Pourtant, elles continuent à faire face à des obstacles dans l’accès aux soins et sont régulièrement confronté∙es à des professionnel∙les de santé insuffisamment formé∙es.

La FLCPF accompagne-t-elle directement les personnes LGBTQIA+ ?

Nous ne travaillons pas en première ligne et n’accueillons donc pas directement les publics. Nous soutenons en revanche les professionnel·les de centres de planning familial et de la première ligne, afin d’améliorer l’accueil et la qualité des services proposés aux personnes LGBTQIA+.

Une meilleure connaissance des réalités et des besoins des personnes LGBTQIA+ permet de proposer un accueil plus inclusif, de réduire les biais et d’améliorer la qualité de l’accompagnement.

Où trouver des ressources ou des associations spécialisées ?

La FLCPF travaille étroitement avec un réseau d’associations LGBTQIA+ qui peuvent accompagner ou orienter les personnes selon leurs besoins. Vous les trouverez en haut de cette page web.

En quoi un centre de planning familial peut-il être utile aux personnes LGBTQIA ?

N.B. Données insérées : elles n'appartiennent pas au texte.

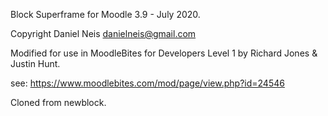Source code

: Block Superframe for Moodle 3.9 - July 2020.
 
Copyright  Daniel Neis <danielneis@gmail.com>

 Modified for use in MoodleBites for Developers Level 1
 by Richard Jones & Justin Hunt.

 see: https://www.moodlebites.com/mod/page/view.php?id=24546

 Cloned from newblock.
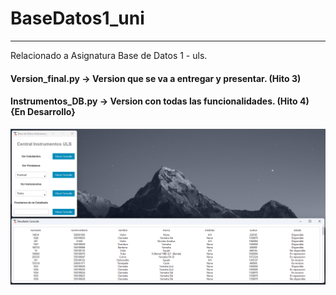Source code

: # BaseDatos1_uni
*** 
Relacionado a Asignatura Base de Datos 1 - uls.


#### Version_final.py -> Version que se va a entregar y presentar. (Hito 3)<br>
#### Instrumentos_DB.py -> Version con todas las funcionalidades. (Hito 4) {En Desarrollo}<br>


![plot](./Img/banner_bootstrap_light.png)
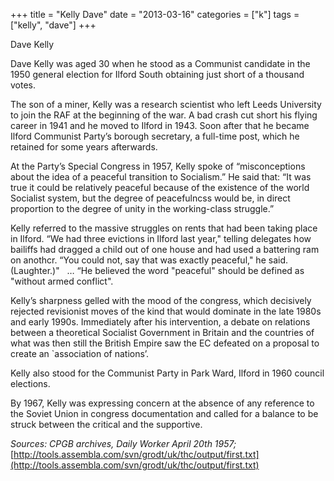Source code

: +++
title = "Kelly Dave"
date = "2013-03-16"
categories = ["k"]
tags = ["kelly", "dave"]
+++

Dave Kelly

Dave Kelly was aged 30 when he stood as a Communist candidate in the 1950 general election for Ilford South obtaining just short of a thousand votes.

The son of a miner, Kelly was a research scientist who left Leeds University to join the RAF at the beginning of the war. A bad crash cut short his flying career in 1941 and he moved to Ilford in 1943. Soon after that he became Ilford Communist Party’s borough secretary, a full-time post, which he retained for some years afterwards.

At the Party’s Special Congress in 1957, Kelly spoke of “misconceptions about the idea of a peaceful transition to Socialism.” He said that: “It was true it could be relatively peaceful because of the existence of the world Socialist system, but the degree of peacefulncss would be, in direct proportion to the degree of unity in the working-class struggle.”

Kelly referred to the massive struggles on rents that had been taking place in Ilford. “We had three evictions in Ilford last year," telling delegates how bailiffs had dragged a child out of one house and had used a battering ram on anothcr. “You could not, say that was exactly peaceful," he said. (Laughter.)"   … “He believed the word "peaceful" should be defined as "without armed conflict".

Kelly’s sharpness gelled with the mood of the congress, which decisively rejected revisionist moves of the kind that would dominate in the late 1980s and early 1990s. Immediately after his intervention, a debate on relations between a theoretical Socialist Government in Britain and the countries of what was then still the British Empire saw the EC defeated on a proposal to create an \`association of nations’.

Kelly also stood for the Communist Party in Park Ward, Ilford in 1960 council elections.

By 1967, Kelly was expressing concern at the absence of any reference to the Soviet Union in congress documentation and called for a balance to be struck between the critical and the supportive.

_Sources: CPGB archives, Daily Worker April 20th 1957;_ [http://tools.assembla.com/svn/grodt/uk/thc/output/first.txt](http://tools.assembla.com/svn/grodt/uk/thc/output/first.txt)
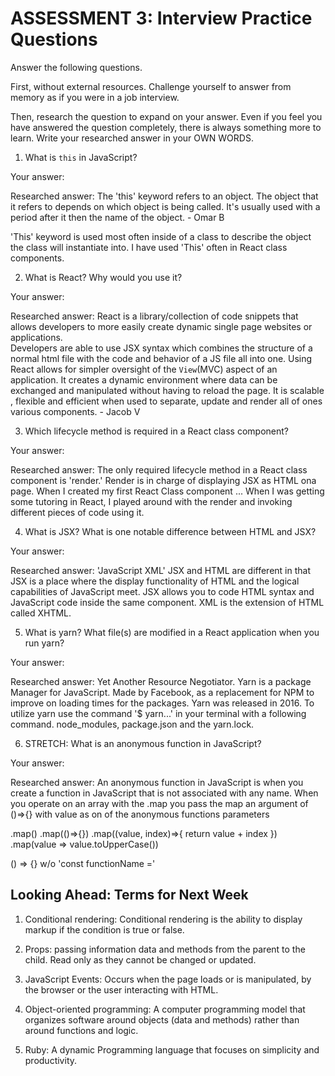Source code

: # ASSESSMENT 3: Interview Practice Questions

Answer the following questions.

First, without external resources. Challenge yourself to answer from memory as if you were in a job interview.

Then, research the question to expand on your answer. Even if you feel you have answered the question completely, there is always something more to learn. Write your researched answer in your OWN WORDS.


1. What is `this` in JavaScript?

  Your answer:

  Researched answer: The 'this' keyword refers to an object. The object that it refers to depends on which object is being called. It's usually used with a period after it then the name of the object. - Omar B

  'This' keyword is used most often inside of a class to describe the object the class will instantiate into. I have used 'This' often in React class components.



2. What is React? Why would you use it?

  Your answer:

  Researched answer: 
    React is a library/collection of code snippets that allows developers to more easily create dynamic single page websites or applications.  
    Developers are able to use JSX syntax which combines the structure of a normal html file with the code and behavior of a JS file all into one. 
    Using React allows for simpler oversight of the `View`(MVC) aspect of an application. It creates a dynamic environment where data can be exchanged
    and manipulated without having to reload the page. It is scalable , flexible and efficient when used to separate, update and render all 
    of ones various components. - Jacob V



3. Which lifecycle method is required in a React class component?

  Your answer:

  Researched answer: The only required lifecycle method in a React class component is 'render.' Render is in charge of displaying JSX as HTML ona  page. 
  When I created my first React Class component ... 
  When I was getting some tutoring in React, I played around with the render and invoking different pieces of code using it.




4. What is JSX? What is one notable difference between HTML and JSX?

  Your answer:

  Researched answer: 'JavaScript XML' JSX and HTML are different in that JSX is a place where the display functionality of HTML and the logical capabilities of JavaScript meet. JSX allows you to code HTML syntax and JavaScript code inside the same component. XML is the extension of HTML called XHTML. 



5. What is yarn? What file(s) are modified in a React application when you run yarn?

  Your answer:

  Researched answer: Yet Another Resource Negotiator. Yarn is a package Manager for JavaScript. Made by Facebook, as a replacement for NPM to improve on loading times for the packages. Yarn was released in 2016. To utilize yarn use the command '$ yarn...' in your terminal with a following command. node_modules, package.json and the yarn.lock.



6. STRETCH: What is an anonymous function in JavaScript?

  Your answer:

  Researched answer: An anonymous function in JavaScript is when you create a function in JavaScript that is not associated with any name. When you operate on an array with the .map you pass the map an argument of ()=>{} with value as on of the anonymous functions parameters 

  .map()
  .map(()=>{})
  .map((value, index)=>{
    return value + index
  })
  .map(value => value.toUpperCase())


() => {}  w/o 'const functionName ='

## Looking Ahead: Terms for Next Week

1. Conditional rendering: Conditional rendering is the ability to display markup if the condition is true or false.

2. Props: passing information data and methods from the parent to the child. Read only as they cannot be changed or updated. 

3. JavaScript Events: Occurs when the page loads or is manipulated, by the browser or the user interacting with HTML. 

4. Object-oriented programming: A computer programming model that organizes software around objects (data and methods) rather than around functions and logic. 

5. Ruby: A dynamic Programming language that focuses on simplicity and productivity. 
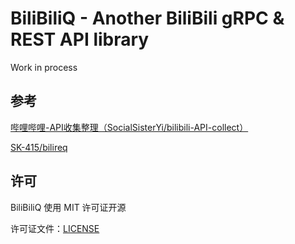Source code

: # BiliBiliQ - Another BiliBili gRPC & REST API library

Work in process

## 参考

[哔哩哔哩-API收集整理（SocialSisterYi/bilibili-API-collect）](https://github.com/SocialSisterYi/bilibili-API-collect)

[SK-415/bilireq](https://github.com/SK-415/bilireq)

## 许可

BiliBiliQ 使用 MIT 许可证开源

许可证文件：[LICENSE](./LICENSE)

Les centres de planning familial accueillent tout le monde, quel que soit le genre ou l’orientation sexuelle et romantique. Ils proposent un accueil confidentiel et inconditionnel.

Leurs équipes sont de mieux en mieux formées aux besoins spécifiques des personnes LGBTQIA+. Certains centres développent même des projets ou consultations spécifiques !

Les centres de planning familial proposent notamment :

  • des consultations médicales (dont le dépistage du VIH et des autres IST)
  • des consultations psychologiques et/ou sexologiques
  • des consultations sociales et juridiques

De plus en plus de centres de planning familial accompagnent les personnes trans* en proposant un accompagnement psychosocial et un suivi hormonal.